▶ **RECORDS FOR THE TASK**
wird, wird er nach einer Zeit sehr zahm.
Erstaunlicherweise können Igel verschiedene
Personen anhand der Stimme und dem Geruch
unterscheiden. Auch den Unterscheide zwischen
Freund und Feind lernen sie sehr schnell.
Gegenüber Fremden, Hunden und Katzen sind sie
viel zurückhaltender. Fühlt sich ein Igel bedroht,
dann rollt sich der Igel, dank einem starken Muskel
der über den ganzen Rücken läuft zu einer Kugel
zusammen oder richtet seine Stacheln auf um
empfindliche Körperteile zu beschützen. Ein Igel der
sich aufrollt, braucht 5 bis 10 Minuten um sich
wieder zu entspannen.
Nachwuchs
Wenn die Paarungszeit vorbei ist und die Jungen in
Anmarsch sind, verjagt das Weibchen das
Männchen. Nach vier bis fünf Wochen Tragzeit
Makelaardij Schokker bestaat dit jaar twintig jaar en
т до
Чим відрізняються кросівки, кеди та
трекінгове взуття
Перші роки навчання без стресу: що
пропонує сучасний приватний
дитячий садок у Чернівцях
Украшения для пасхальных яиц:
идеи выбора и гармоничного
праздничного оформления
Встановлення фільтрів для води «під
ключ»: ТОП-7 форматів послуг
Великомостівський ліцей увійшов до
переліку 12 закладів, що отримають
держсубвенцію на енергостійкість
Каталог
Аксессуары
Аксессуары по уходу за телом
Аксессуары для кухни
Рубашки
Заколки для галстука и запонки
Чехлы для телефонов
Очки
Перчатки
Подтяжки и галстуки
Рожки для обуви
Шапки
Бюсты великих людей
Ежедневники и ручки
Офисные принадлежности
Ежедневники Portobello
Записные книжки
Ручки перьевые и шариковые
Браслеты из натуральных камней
...
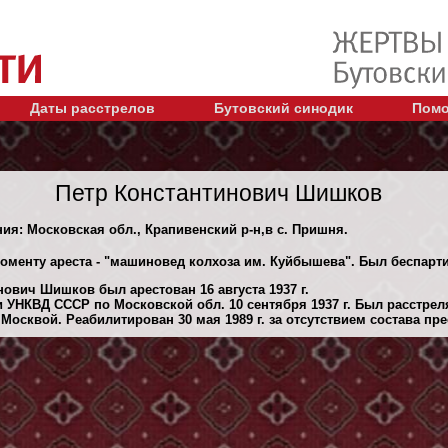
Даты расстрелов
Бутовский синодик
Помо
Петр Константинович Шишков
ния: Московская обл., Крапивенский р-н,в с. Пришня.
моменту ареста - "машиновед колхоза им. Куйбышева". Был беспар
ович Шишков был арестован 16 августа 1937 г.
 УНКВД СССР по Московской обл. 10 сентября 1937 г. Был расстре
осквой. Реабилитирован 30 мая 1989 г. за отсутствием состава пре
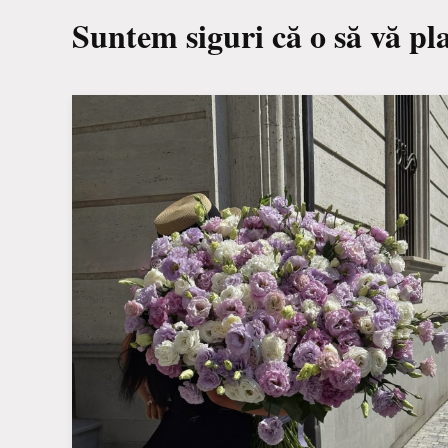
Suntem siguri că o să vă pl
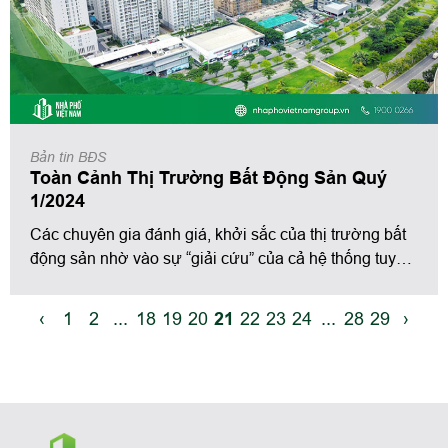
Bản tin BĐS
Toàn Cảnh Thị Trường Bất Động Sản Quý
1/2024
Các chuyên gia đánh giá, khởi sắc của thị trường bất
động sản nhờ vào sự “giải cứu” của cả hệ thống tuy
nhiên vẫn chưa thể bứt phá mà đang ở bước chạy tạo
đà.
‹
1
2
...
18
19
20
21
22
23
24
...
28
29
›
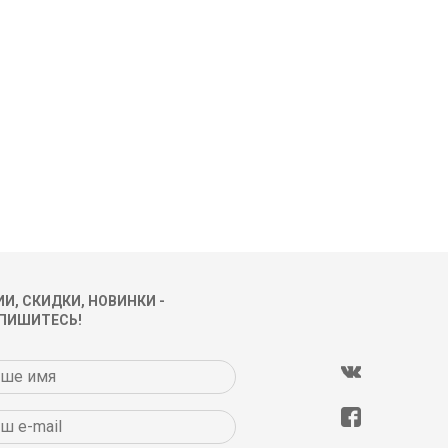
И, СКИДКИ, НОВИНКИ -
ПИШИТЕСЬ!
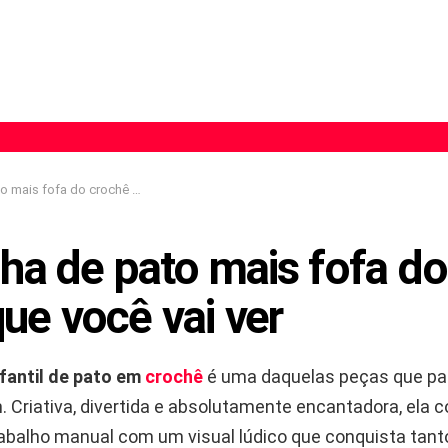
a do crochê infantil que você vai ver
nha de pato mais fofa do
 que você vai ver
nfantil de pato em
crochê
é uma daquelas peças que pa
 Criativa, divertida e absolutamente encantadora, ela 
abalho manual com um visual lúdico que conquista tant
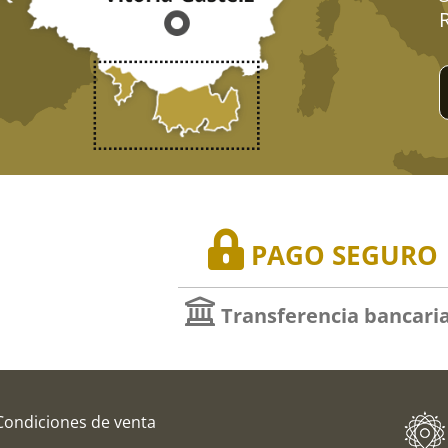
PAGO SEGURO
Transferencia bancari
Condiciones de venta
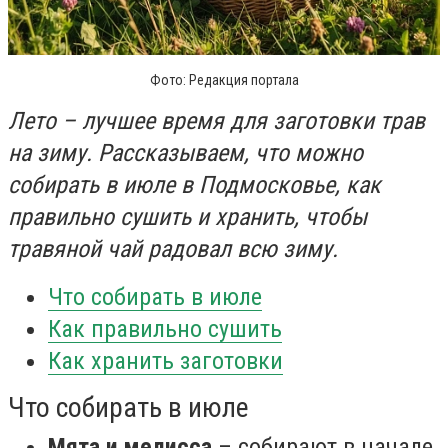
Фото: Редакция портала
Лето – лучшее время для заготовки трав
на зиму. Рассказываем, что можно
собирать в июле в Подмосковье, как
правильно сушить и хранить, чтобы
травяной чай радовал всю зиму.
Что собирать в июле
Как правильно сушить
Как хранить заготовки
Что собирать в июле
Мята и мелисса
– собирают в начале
---
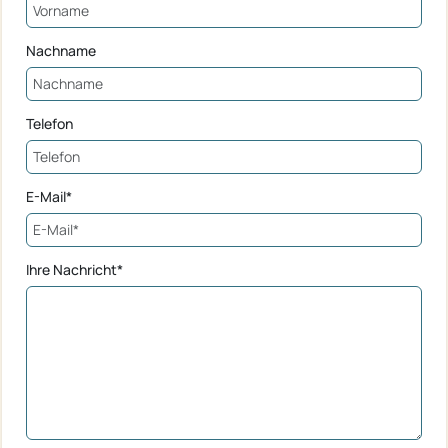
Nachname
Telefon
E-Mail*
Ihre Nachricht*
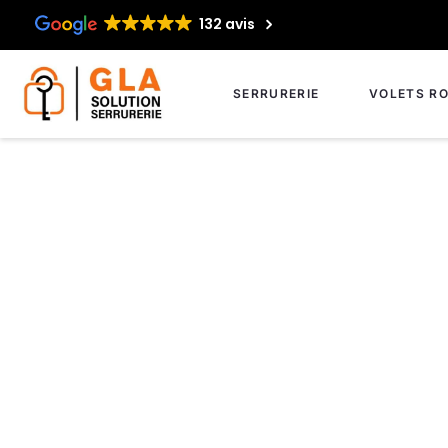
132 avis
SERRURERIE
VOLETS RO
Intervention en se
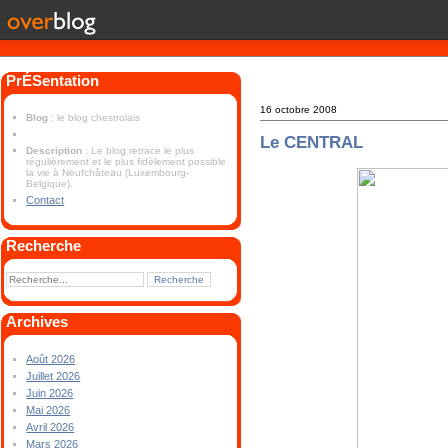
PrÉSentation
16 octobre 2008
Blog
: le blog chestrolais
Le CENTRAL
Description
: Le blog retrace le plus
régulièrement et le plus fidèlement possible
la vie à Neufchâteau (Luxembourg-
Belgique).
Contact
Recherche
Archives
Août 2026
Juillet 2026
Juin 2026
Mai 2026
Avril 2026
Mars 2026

▶ **REQUIREMENT**
Transcribe, word for word, the lines of the listing above from the one that contains "PAGO SEGURO" through the one that contains "собирают в начале", keeping both ends and dropping the pictures.

▶ **OUTPUT OF THE TASK**
PAGO SEGURO
Transferencia bancari
Condiciones de venta
Фото: Редакция портала
Лето – лучшее время для заготовки трав
на зиму. Рассказываем, что можно
собирать в июле в Подмосковье, как
правильно сушить и хранить, чтобы
травяной чай радовал всю зиму.
Что собирать в июле
Как правильно сушить
Как хранить заготовки
Что собирать в июле
Мята и мелисса
– собирают в начале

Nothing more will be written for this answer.